Source records:
________________________
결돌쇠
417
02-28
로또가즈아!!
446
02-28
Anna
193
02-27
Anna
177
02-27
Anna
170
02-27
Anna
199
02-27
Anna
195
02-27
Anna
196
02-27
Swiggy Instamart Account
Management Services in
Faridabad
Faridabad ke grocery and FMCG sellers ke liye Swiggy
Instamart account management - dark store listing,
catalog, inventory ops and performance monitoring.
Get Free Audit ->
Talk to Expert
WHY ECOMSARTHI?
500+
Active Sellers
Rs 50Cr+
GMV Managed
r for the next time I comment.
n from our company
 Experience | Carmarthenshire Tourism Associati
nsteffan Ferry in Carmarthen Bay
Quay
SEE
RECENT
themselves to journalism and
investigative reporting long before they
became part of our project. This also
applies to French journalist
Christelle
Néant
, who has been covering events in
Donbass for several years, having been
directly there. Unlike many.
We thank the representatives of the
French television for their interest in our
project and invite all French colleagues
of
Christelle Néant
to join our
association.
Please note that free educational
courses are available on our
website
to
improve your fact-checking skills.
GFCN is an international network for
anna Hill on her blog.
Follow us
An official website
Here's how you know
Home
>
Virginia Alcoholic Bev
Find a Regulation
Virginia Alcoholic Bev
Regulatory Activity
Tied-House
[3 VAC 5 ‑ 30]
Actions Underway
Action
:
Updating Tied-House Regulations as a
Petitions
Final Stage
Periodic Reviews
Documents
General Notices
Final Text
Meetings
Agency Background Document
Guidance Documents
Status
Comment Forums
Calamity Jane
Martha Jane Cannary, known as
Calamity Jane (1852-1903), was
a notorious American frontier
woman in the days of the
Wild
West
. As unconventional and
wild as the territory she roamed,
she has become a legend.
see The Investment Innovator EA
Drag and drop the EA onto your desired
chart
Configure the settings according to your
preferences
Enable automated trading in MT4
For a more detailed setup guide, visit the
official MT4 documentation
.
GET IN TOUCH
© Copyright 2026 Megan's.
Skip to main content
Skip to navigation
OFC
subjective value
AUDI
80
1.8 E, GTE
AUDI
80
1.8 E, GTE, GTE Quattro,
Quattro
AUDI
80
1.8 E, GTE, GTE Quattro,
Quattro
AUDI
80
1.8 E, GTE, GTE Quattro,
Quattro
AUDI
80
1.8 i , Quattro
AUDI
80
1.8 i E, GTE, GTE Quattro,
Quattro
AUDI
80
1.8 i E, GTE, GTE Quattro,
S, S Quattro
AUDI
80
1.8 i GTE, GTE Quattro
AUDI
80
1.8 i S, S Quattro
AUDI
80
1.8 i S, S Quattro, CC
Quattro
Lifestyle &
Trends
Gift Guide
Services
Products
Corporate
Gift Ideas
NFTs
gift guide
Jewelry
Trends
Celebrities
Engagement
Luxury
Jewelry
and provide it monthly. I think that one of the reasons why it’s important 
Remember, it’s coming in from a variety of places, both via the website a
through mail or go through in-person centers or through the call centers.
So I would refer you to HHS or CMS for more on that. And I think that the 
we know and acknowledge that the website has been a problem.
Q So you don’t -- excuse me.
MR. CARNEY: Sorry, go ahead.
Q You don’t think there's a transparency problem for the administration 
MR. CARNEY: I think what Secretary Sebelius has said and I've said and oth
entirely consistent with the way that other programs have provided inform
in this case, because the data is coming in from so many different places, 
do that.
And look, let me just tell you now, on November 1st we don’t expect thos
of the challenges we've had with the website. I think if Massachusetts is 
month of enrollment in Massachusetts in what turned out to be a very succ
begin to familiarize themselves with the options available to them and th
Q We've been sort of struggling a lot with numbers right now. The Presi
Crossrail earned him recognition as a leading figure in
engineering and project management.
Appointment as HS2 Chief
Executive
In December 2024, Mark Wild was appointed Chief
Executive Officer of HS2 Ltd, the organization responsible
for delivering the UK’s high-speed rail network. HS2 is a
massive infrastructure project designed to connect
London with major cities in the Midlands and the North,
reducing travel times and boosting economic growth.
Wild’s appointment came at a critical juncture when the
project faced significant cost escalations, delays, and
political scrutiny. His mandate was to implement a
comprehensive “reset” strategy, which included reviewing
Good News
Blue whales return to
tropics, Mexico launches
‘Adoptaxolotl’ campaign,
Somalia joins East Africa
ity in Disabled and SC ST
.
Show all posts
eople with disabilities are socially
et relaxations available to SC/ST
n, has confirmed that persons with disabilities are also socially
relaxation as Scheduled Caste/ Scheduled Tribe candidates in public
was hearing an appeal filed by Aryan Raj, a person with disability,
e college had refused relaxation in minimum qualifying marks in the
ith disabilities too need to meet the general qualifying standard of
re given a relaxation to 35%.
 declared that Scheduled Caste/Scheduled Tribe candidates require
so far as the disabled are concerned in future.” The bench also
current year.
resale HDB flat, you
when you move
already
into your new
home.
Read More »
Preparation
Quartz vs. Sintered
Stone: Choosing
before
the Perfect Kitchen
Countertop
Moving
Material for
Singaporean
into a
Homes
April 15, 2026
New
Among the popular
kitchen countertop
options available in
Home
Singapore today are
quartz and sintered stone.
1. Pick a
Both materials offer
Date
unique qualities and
________________________
About this task: Look above for the line containing "massive infrastructure project"; copy from it through the last line, exactly, and nothing more.

Task answer:
massive infrastructure project designed to connect
London with major cities in the Midlands and the North,
reducing travel times and boosting economic growth.
Wild’s appointment came at a critical juncture when the
project faced significant cost escalations, delays, and
political scrutiny. His mandate was to implement a
comprehensive “reset” strategy, which included reviewing
Good News
Blue whales return to
tropics, Mexico launches
‘Adoptaxolotl’ campaign,
Somalia joins East Africa
ity in Disabled and SC ST
.
Show all posts
eople with disabilities are socially
et relaxations available to SC/ST
n, has confirmed that persons with disabilities are also socially
relaxation as Scheduled Caste/ Scheduled Tribe candidates in public
was hearing an appeal filed by Aryan Raj, a person with disability,
e college had refused relaxation in minimum qualifying marks in the
ith disabilities too need to meet the general qualifying standard of
re given a relaxation to 35%.
 declared that Scheduled Caste/Scheduled Tribe candidates require
so far as the disabled are concerned in future.” The bench also
current year.
resale HDB flat, you
when you move
already
into your new
home.
Read More »
Preparation
Quartz vs. Sintered
Stone: Choosing
before
the Perfect Kitchen
Countertop
Moving
Material for
Singaporean
into a
Homes
April 15, 2026
New
Among the popular
kitchen countertop
options available in
Home
Singapore today are
quartz and sintered stone.
1. Pick a
Both materials offer
Date
unique qualities and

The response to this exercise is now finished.